Sister blog of Physicists of the Caribbean in which I babble about non-astronomy stuff, because everyone needs a hobby

Friday 11 December 2015

Rational thinking is not enough to save you from stupidity

Rational thinking is not enough to save you from stupidity

Some more thoughts on statistics and why people do apparently very stupid things despite not actually being very stupid.

The difficulty with thinking statistically is that our own personal experiences are always true. When someone says something that's in flat contradiction to what we've seen with our own eyes, there is a certain logic in denying it. "You can't possibly have seen a black swan, you must be a very stupid person." The problem is that that's equally true from their perspective, but remembering this isn't easy - instinct takes over.

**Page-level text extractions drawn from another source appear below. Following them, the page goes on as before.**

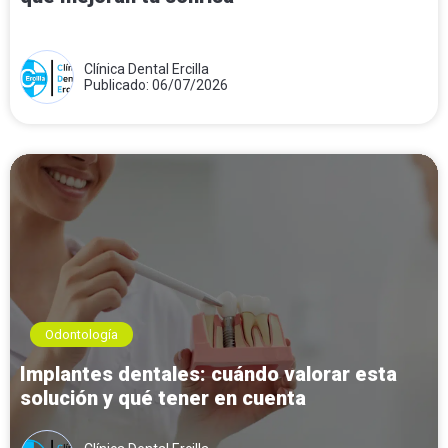
Clínica Dental Ercilla
Publicado: 06/07/2026
Odontología
Implantes dentales: cuándo valorar esta
solución y qué tener en cuenta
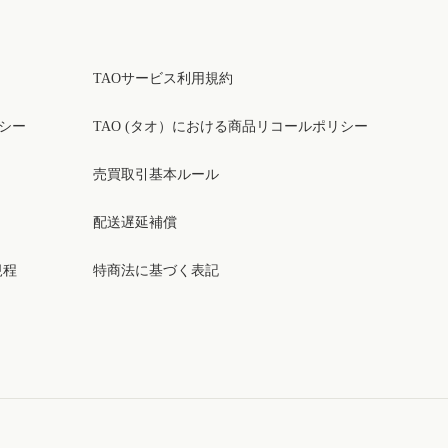
TAOサービス利用規約
リシー
TAO (タオ）における商品リコールポリシー
売買取引基本ルール
配送遅延補償
規程
特商法に基づく表記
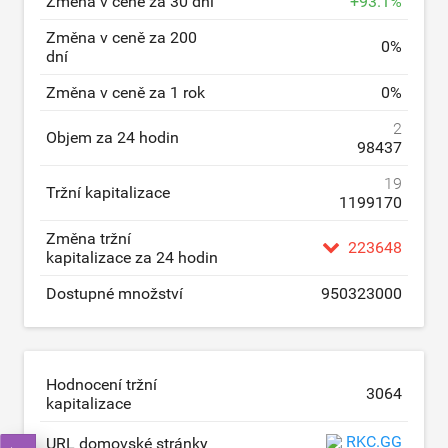
Změna v ceně za 30 dní
+
93.1
%
Změna v ceně za 200
0
%
dní
Změna v ceně za 1 rok
0
%
2
Objem za 24 hodin
98437
19
Tržní kapitalizace
1199170
Změna tržní
223648
kapitalizace za 24 hodin
Dostupné množství
950323000
Hodnocení tržní
3064
kapitalizace
RKC.GG
URL domovské stránky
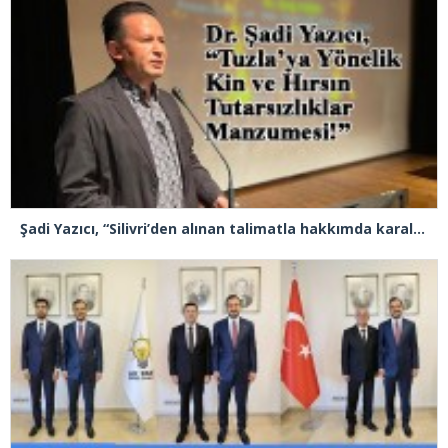
Şadi Yazıcı, “Silivri’den alınan talimatla hakkımda karalama kampanyası yürütülüyor”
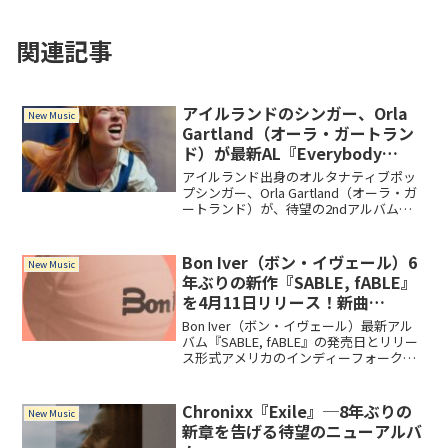
関連記事
アイルランドのシンガー、Orla
New Music
Gartland（オーラ・ガートラン
ド）が最新AL『Everybody
Needs a Hero』をリリース！
アイルランド出身のオルタナティブポッ
プシンガー、Orla Gartland（オーラ・ガ
ートランド）が、待望の2ndアルバム
『Everybody Needs a Hero』を2024年
10月4日にリリース！本作には、先行リリ
ースされ話題となっ...
Bon Iver（ボン・イヴェール）6
New Music
年ぶりの新作『SABLE, fABLE』
を4月11日リリース！新曲
「Everything Is Peaceful
Bon Iver（ボン・イヴェール）最新アル
Love」も発表
バム『SABLE, fABLE』の発売日とリリー
ス形式アメリカのインディーフォークプ
ロジェクト、Bon Iver（ボン・イヴェー
ル）が5枚目となるスタジオアルバム
『SABLE, fABLE』を20...
Chronixx『Exile』─8年ぶりの
New Music
新章を告げる待望のニューアルバ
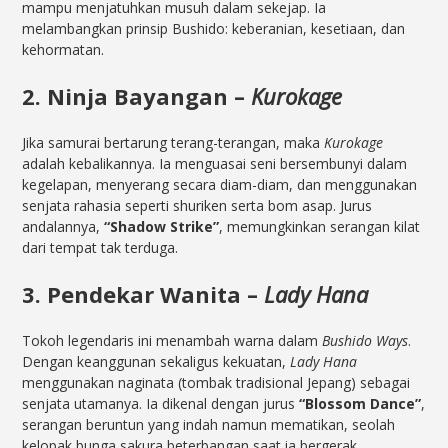
mampu menjatuhkan musuh dalam sekejap. Ia
melambangkan prinsip Bushido: keberanian, kesetiaan, dan
kehormatan.
2. Ninja Bayangan –
Kurokage
Jika samurai bertarung terang-terangan, maka
Kurokage
adalah kebalikannya. Ia menguasai seni bersembunyi dalam
kegelapan, menyerang secara diam-diam, dan menggunakan
senjata rahasia seperti shuriken serta bom asap. Jurus
andalannya,
“Shadow Strike”
, memungkinkan serangan kilat
dari tempat tak terduga.
3. Pendekar Wanita –
Lady Hana
Tokoh legendaris ini menambah warna dalam
Bushido Ways
.
Dengan keanggunan sekaligus kekuatan,
Lady Hana
menggunakan naginata (tombak tradisional Jepang) sebagai
senjata utamanya. Ia dikenal dengan jurus
“Blossom Dance”
,
serangan beruntun yang indah namun mematikan, seolah
kelopak bunga sakura beterbangan saat ia bergerak.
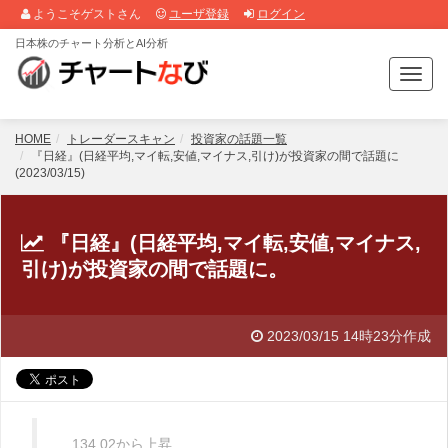
ようこそゲストさん
ユーザ登録
ログイン
日本株のチャート分析とAI分析
T
o
g
g
HOME
トレーダースキャン
投資家の話題一覧
l
『日経』(日経平均,マイ転,安値,マイナス,引け)が投資家の間で話題に
(2023/03/15)
e
n
a
v
『日経』(日経平均,マイ転,安値,マイナス,
i
引け)が投資家の間で話題に。
g
a
t
2023/03/15 14時23分作成
i
o
n
134.02から上昇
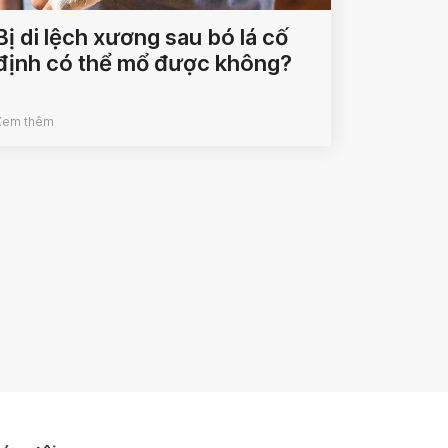
Bị di lệch xương sau bó lá cố
định có thể mổ được không?
Xem thêm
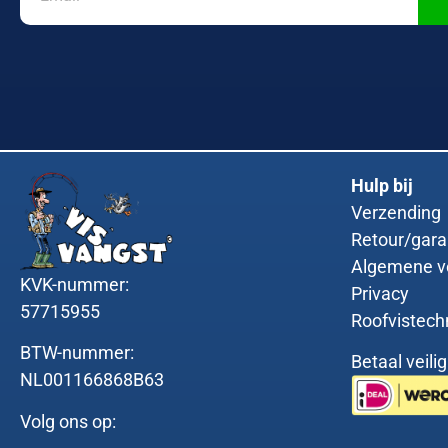
Hulp bij
Verzending
Retour/gara
Algemene v
KVK-nummer:
Privacy
57715955
Roofvistech
BTW-nummer:
Betaal veili
NL001166868B63
Volg ons op:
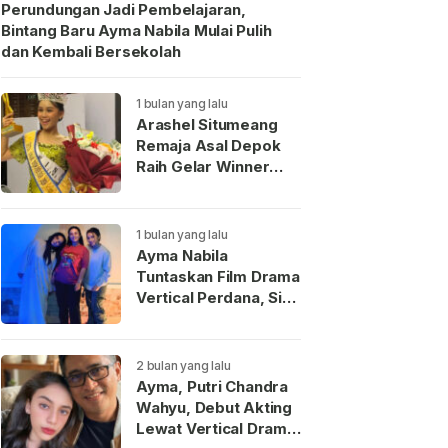
Perundungan Jadi Pembelajaran,
Bintang Baru Ayma Nabila Mulai Pulih
dan Kembali Bersekolah
1 bulan yang lalu
Arashel Situmeang
Remaja Asal Depok
Raih Gelar Winner
Duta Anak Indonesia
2026
1 bulan yang lalu
Ayma Nabila
Tuntaskan Film Drama
Vertical Perdana, Siap
Menjadi Wajah Baru
Aktris Muda
Indonesia
2 bulan yang lalu
Ayma, Putri Chandra
Wahyu, Debut Akting
Lewat Vertical Drama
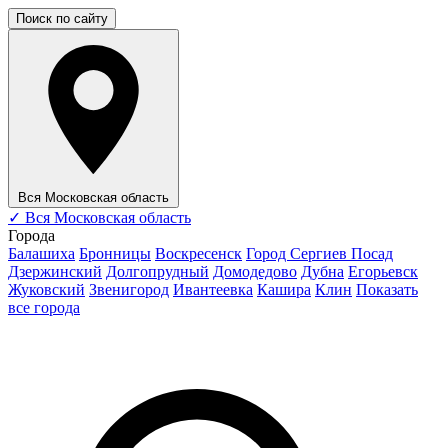
Поиск по сайту
Вся Московская область
✓
Вся Московская область
Города
Балашиха
Бронницы
Воскресенск
Город Сергиев Посад
Дзержинский
Долгопрудный
Домодедово
Дубна
Егорьевск
Жуковский
Звенигород
Ивантеевка
Кашира
Клин
Показать
все города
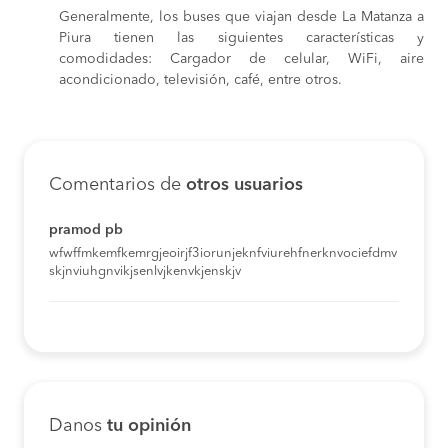
Generalmente, los buses que viajan desde La Matanza a
Piura tienen las siguientes características y
comodidades: Cargador de celular, WiFi, aire
acondicionado, televisión, café, entre otros.
Comentarios de
otros usuarios
pramod pb
wfwffmkemfkemrgjeoirjf3iorunjeknfviurehfnerknvociefdmv
skjnviuhgnvikjsenlvjkenvkjenskjv
Danos
tu opinión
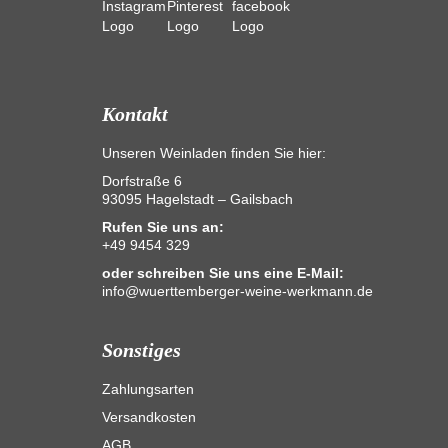
Kontakt
Unseren Weinladen finden Sie hier:
Dorfstraße 6
93095 Hagelstadt – Gailsbach
Rufen Sie uns an:
+49 9454 329
oder schreiben Sie uns eine E-Mail:
info@wuerttemberger-weine-werkmann.de
Sonstiges
Zahlungsarten
Versandkosten
AGB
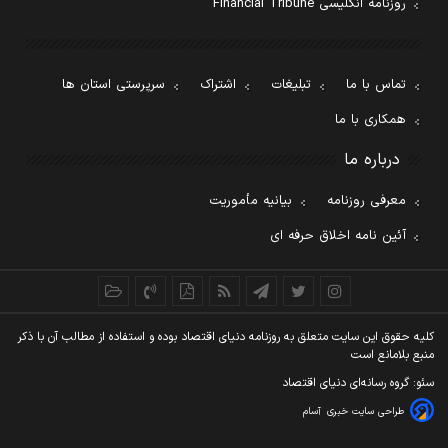
روزنامه انگلیسی Financial Tribune
تماس با ما
تبلیغات
اشتراک
سرپرستی استان ها
همکاری با ما
درباره ما
معرفی روزنامه
بیانیه مأموریت
آئین نامه اخلاق حرفه ای
کليه حقوق اين سايت متعلق به روزنامه دنيای اقتصاد بوده و استفاده از مطالب آن با ذکر
منبع بلامانع است
سئو: گروه رسانه‌ای دنیای اقتصاد
طراحی سایت خبری
آسام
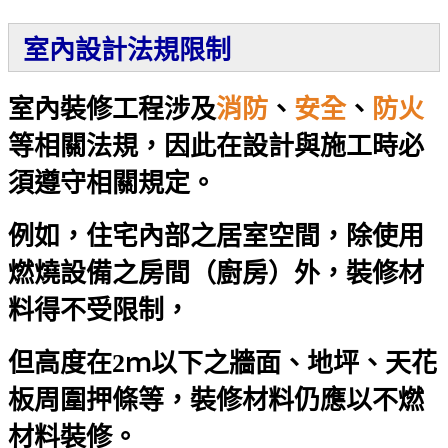
室內設計法規限制
室內裝修工程涉及
消防
、
安全
、
防火
等相關法規，因此在設計與施工時必
須遵守相關規定。
例如，住宅內部之居室空間，除使用
燃燒設備之房間（廚房）外，裝修材
料得不受限制，
但高度在2ｍ以下之牆面、地坪、天花
板周圍押條等，裝修材料仍應以不燃
材料裝修。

It's even more difficult to realise that your experiences will have been influenced by a thousand different factors, and there's no reason to suppose that those will be the same everywhere.

When we find an anomaly, we don't automatically say, "All my previous observations were unusual, this new thing is normal." Instead we assume that it's the new thing that's the anomaly...Thinking about what sort of selection effects are at work does not come naturally, and it's difficult. Because we tend to say that anything unusual to us is unusual overall (rather than assuming we've been in an unusual position), things that don't fit the pattern don't necessarily challenge our ideologies. If we find more examples, we just say there are more exceptions, more mitigating factors.

A cult of ignorance probably doesn't look like that to its followers. It probably looks like someone is finally being honest enough to say what they're really thinking (despite the fact that that is not a virtue), to have the courage to agree with their entirely rational but uninformed conclusions, to circumvent the apparently highly contrived excuses of an intellectual elite. It does not necessarily happen simply because people are stupid.